Mleko krowie ma złą sławę. W ciągu ostatnich kilku dekad, było ono krytykowane za wszystko, od poziomu tłuszczu i cukru po zawartość syntetycznych hormonów i antybiotyków. Zmierzyło się z ostrą konkurencją ze strony alternatywnych produktów, takich jak mleko migdałowe i sojowe. Ale co, jeśli najbardziej niebezpieczną rzeczą w szklance mleka cały ten czas było coś znacznie bardziej elementarne?
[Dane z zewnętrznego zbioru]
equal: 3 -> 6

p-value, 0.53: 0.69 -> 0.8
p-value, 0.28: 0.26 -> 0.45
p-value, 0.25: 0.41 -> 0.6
To było pytanie zastanawiając naukowców Nowej Zelandii Bob Elliott i Corran McLachlan w 1993 roku, kiedy ich badania cukrzycy typu 1 i choroby serca wskazał na mleko jako mało prawdopodobnego winowajcy – konkretnie, odmiana mleka znany naukowcom jako A1, wszechobecne odmiany zaopatrzonych w większości światowych sklepów spożywczych. A1, badania sugerują, produkuje związki zapalne w ludzkim układzie pokarmowym, które mogą powodować łagodne objawy, takie jak ból brzucha, lub znacznie gorsze.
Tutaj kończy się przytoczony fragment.